Quelles solutions sont envisagées pour faire face à la pénurie de concessions ?
La première solution et la plus évidente serait d’agrandir, voire d’ouvrir de nouveaux cimetières. C’est une solution qui fonctionne dans certaines petites communes. Mais cette solution n’est pas accessible aux grandes villes, et n’est pas très pérenne.
Depuis 1996, aucune municipalité en France n’accorde de concession perpétuelle. Les proches des défunts doivent donc louer les espaces funéraires pour des durées limitées. Les concessions sont désormais de 10 ans, 30 ans ou 50 ans. C’est une solution qui permet, petit à petit, de récupérer les concessions déjà occupées dans les cimetières.
En 2020, une vaste initiative a été lancée dans les cimetières historiques de Paris. Son but d’identifier et de remettre en état les concessions abandonnées. Cette démarche implique une procédure étendue de reprise des concessions à perpétuité. Au cours des trois ans, plusieurs familles ont reçues des notifications d’abandon. En l’absence de réponse, une liste des concessions concernées est soumise à un processus administratif de reprise. Celui-ci est ensuite publiée dans le Bulletin officiel.
Les responsables des sépultures de la Ville de Paris peuvent alors exhumer les restes mortels.
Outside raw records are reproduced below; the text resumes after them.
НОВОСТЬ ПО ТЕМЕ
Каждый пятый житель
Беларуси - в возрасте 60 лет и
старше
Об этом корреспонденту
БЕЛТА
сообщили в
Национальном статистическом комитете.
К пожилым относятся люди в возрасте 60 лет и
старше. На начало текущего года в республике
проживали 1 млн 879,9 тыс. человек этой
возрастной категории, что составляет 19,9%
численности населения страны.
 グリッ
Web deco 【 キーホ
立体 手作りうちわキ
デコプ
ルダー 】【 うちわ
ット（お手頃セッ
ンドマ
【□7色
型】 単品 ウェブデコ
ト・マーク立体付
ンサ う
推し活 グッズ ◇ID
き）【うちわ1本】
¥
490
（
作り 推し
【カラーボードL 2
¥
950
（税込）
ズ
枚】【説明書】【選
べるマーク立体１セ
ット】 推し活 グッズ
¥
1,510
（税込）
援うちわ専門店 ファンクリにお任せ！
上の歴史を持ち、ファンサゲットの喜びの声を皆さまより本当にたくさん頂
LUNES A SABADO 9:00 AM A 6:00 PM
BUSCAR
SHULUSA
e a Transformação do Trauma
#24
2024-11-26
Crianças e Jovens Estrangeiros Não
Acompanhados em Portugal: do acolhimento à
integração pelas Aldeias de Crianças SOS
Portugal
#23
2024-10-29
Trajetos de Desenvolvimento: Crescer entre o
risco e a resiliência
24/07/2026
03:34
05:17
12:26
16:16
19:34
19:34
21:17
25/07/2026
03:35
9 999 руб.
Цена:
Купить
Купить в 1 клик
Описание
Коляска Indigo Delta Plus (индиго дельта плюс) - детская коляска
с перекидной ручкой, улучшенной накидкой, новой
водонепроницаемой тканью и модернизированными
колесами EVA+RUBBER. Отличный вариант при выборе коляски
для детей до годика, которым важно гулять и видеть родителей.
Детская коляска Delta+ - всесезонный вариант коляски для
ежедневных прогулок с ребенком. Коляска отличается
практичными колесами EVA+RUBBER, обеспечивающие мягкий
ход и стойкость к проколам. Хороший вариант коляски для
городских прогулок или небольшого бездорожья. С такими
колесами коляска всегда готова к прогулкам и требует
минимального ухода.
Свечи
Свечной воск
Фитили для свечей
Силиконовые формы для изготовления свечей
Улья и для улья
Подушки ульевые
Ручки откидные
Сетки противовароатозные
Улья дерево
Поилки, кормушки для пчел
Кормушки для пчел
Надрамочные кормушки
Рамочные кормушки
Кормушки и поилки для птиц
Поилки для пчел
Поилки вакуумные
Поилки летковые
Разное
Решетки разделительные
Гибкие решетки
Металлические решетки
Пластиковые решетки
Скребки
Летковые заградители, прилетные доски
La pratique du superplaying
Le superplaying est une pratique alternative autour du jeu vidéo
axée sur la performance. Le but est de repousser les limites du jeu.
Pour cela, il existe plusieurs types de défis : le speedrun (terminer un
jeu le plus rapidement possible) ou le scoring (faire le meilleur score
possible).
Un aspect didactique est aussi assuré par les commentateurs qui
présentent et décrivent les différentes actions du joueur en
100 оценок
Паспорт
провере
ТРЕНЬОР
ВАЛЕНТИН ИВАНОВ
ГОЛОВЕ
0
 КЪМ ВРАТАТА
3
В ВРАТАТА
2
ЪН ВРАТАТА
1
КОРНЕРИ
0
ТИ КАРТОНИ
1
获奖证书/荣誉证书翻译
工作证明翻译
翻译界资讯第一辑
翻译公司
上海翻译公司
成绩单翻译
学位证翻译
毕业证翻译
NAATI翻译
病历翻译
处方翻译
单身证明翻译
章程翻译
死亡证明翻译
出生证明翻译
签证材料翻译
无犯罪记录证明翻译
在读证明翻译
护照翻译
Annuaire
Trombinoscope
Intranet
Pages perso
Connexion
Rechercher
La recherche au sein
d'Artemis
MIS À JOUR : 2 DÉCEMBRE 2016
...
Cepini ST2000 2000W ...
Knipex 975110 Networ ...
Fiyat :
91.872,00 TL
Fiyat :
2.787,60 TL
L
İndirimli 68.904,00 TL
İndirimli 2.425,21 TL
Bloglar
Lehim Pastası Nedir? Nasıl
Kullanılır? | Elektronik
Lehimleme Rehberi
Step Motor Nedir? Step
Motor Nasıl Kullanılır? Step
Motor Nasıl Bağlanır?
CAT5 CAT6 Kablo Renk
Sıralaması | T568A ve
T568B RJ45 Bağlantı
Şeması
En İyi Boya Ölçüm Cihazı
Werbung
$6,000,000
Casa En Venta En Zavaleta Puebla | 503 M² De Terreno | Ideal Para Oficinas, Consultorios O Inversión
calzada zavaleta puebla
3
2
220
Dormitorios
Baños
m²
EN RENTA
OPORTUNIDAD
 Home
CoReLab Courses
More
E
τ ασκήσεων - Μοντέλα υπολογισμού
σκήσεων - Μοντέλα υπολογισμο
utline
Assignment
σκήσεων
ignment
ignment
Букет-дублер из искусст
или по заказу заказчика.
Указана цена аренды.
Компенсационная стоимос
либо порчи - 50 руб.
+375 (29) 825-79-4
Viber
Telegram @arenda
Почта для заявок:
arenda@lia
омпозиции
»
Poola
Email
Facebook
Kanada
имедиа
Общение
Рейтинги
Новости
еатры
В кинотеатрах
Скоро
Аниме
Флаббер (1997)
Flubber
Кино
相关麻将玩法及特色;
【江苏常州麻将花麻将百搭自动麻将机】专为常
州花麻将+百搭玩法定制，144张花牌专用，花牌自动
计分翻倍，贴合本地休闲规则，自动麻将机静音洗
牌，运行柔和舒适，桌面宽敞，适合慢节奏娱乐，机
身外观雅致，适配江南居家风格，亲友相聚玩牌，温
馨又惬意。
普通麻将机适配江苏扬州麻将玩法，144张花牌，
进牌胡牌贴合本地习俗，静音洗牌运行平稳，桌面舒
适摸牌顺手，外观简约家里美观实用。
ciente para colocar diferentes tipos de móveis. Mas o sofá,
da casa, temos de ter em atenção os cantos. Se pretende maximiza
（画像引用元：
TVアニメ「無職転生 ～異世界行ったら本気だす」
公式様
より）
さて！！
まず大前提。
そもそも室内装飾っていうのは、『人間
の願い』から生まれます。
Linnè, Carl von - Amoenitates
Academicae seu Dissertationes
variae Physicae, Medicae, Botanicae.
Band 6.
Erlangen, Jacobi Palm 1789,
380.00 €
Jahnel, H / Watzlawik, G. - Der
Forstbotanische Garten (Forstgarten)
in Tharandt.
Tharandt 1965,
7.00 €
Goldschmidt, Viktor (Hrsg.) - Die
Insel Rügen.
Ils sont ensuite déposés dans l’ossuaire de Paris en fonction de leur cimetière d’origine. Dans les cas où ces concessions comprennent des monuments historiques, des marbriers restaurent les structures. Elles sont ensuite transformées en columbariums ou accueillent plusieurs caveaux avec des concessions de trente ans.
La dernière solution trouvée est la mise en place d’un double accompagnement des communes par le SIFUREP (Syndicat funéraire intercommunal funéraire de la région parisienne). Le Syndicat propose à la fois la mise à disposition d’une centrale d’achat pour faciliter un accès plus égalitaire. Et à la fois il offre une assistance juridique pour permettre aux communes de mieux gérer leurs cimetières. En effet, certaines communes se retrouvent face à la peur d’avoir des contentieux avec les ayants-droits. L’enjeu de cet accompagnement est principalement d’aider les communes dans la reprise de concession. L’objectif esr de leur permettre d’avoir toujours des concessions libres, qui est de surcroit une obligation de leur part.